Low-level blue light may enhance wound healing

Exposure to blue-violet light (400-500 nm) can enhance wound healing in oral and other tissue, according to research being presented this week at the American Association for Dental Research (AADR) meeting in Washington, DC.

Minimal doses of this wavelength of light elicit the production of small amounts of reactive oxygen species and contribute to increased mitochondrial activity and cell growth in epithelial cells, according to lead researcher C. Millan (U.S. Army Dental Corps, Martinez, GA), who will present a poster entitled "A Novel In Vitro Model for Light-Induced Wound Healing."

In this study, Millan and colleagues hypothesize that exposure to blue-violet light may enhance cell growth. To test this hypothesis, they developed a wound healing model that allowed them to monitor cellular responses to a single, small dose of light in cultured cells, according to the AADR.

Normal human epidermal keratinocytes (NHEKs) and human gingival fibroblasts (HGFs) were plated around cloning cylinders. At confluency, the cylinders were removed to create a wound. Cells were treated with a single 5 Joules/cm² light dose delivered by a quartz-tungsten-halogen light source. Mitochondrial succinate dehydrogenase activity was measured via a standard assay, and cell proliferation was assessed using DNA dye. Conditioned media were collected at each time point and used in a growth factor antibody array to compare the secretion products.

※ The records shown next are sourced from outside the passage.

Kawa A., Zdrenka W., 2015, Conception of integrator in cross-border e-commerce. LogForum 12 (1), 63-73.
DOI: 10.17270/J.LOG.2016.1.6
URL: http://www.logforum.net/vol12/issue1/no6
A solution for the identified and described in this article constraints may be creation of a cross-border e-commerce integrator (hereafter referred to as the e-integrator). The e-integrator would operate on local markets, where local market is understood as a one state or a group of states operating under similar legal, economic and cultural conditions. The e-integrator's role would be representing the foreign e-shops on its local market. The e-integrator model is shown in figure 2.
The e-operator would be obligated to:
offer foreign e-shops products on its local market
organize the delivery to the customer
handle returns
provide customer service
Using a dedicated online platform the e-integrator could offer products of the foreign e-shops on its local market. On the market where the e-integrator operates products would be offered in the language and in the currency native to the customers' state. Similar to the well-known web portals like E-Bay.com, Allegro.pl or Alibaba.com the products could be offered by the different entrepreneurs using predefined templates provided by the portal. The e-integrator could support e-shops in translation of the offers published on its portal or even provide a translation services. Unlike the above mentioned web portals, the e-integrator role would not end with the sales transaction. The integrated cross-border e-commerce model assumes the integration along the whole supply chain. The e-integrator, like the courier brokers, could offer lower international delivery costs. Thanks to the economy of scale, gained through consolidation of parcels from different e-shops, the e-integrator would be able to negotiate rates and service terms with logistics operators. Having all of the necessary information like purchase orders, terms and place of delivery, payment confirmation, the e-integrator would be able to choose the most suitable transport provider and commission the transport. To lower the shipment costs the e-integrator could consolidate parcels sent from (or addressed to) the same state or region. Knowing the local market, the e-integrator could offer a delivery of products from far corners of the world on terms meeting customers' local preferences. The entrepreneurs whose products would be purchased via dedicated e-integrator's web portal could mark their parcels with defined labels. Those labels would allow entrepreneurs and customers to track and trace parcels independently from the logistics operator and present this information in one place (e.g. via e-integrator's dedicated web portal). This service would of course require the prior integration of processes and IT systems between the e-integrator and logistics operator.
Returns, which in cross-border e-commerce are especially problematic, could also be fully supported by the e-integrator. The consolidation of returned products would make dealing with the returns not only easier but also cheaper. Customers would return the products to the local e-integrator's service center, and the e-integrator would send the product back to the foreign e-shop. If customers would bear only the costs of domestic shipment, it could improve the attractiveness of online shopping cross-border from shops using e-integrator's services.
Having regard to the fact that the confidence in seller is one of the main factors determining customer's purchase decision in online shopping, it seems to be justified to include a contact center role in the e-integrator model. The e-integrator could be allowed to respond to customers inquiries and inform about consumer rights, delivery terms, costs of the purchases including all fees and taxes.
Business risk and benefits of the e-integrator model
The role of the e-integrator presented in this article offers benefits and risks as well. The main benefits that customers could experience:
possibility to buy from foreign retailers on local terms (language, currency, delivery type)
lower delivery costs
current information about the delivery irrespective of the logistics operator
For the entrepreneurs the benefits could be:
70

The NHEKs responded to blue light exposure by increasing secretion of several growth factors including insulinlike growth factor binding protein-1, amphiregulin, epidermal growth factor, and fibroblast growth factor-b, the researchers noted. Likewise, mitochondrial dehydrogenase activity and cell proliferation were enhanced in the NHEKs. In contrast, the HGFs did not respond to blue light exposure significantly in any of the parameters tested.

These results show that NHEK cells responded robustly to a single, small dose of light by increasing their mitochondrial activity, DNA synthesis, and production of growth factors, the researchers noted. Together, these data suggest that blue light may be useful to enhance epithelial cell growth in a wound site, they concluded.